EDGAR has been collecting electronic filings for more than eight years, and it can now provide access to more than 7m SEC filings, with XBRL-tagged data available for structured disclosures from more than 10,000 public companies. Because the BusinessObjects system can take these external financial performance metrics and automate their integration with internal performance metrics, business users have the potential to undertake genuine apples-to-apples comparisons against peers, rivals, potential partners, and merger and acquisition targets. 

Because these XBRL filings are sourced primarily (though not exclusively) from the world’s listed companies, and the development of XBRL software has so far been complex and costly, the software and systems being used have a tendency to be ‘big ticket’ items. But the growth in mandatory XBRL filing of regulatory information means that XBRL-tagged data is already available for lots of much smaller companies (from Australia, the Netherlands, and the UK, to name just a few jurisdictions) and this is likely to increase in terms of detail and magnitude. 

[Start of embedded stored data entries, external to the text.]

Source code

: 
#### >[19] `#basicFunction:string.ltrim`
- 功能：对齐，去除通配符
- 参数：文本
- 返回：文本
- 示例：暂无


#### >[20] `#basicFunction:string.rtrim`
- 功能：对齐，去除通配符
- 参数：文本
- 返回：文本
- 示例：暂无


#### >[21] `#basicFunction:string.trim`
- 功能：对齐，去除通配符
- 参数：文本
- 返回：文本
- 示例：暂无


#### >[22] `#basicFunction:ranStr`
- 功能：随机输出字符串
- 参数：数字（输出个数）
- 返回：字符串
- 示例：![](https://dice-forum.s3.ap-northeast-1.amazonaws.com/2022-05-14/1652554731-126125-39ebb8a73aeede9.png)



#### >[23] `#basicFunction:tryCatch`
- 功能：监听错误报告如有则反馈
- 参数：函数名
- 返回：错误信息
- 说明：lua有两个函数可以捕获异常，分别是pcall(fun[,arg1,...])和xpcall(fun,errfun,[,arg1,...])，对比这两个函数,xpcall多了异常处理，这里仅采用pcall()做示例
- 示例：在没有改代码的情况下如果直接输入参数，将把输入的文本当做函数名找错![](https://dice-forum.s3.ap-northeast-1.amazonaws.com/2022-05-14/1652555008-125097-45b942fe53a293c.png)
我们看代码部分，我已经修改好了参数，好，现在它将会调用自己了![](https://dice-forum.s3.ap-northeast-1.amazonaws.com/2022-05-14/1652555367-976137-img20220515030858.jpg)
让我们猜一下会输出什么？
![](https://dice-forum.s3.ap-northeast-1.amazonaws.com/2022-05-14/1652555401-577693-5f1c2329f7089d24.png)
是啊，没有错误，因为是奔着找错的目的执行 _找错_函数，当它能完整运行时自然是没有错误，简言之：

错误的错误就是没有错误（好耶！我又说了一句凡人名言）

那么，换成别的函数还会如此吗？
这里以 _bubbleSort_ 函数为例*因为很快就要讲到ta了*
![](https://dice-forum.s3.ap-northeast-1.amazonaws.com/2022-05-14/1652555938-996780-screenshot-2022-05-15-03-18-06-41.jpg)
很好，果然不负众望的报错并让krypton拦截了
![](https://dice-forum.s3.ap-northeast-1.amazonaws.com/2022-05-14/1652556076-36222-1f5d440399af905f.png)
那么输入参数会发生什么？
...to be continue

It remains to be seen if the ‘standard abstract model’ currently being developed by XBRL International and No Magic Inc has the intended consequence of removing some of the barriers to the creation of more XBRL software. But if it does, then we may be able to look forward to the widespread availability of all sorts of new and enhanced software applications, and these just might enable the world’s small and medium sized organisations to exploit XBRL-tagged data as easily and effectively as many of the world’s largest – and the regulators we have to thank for it, of course.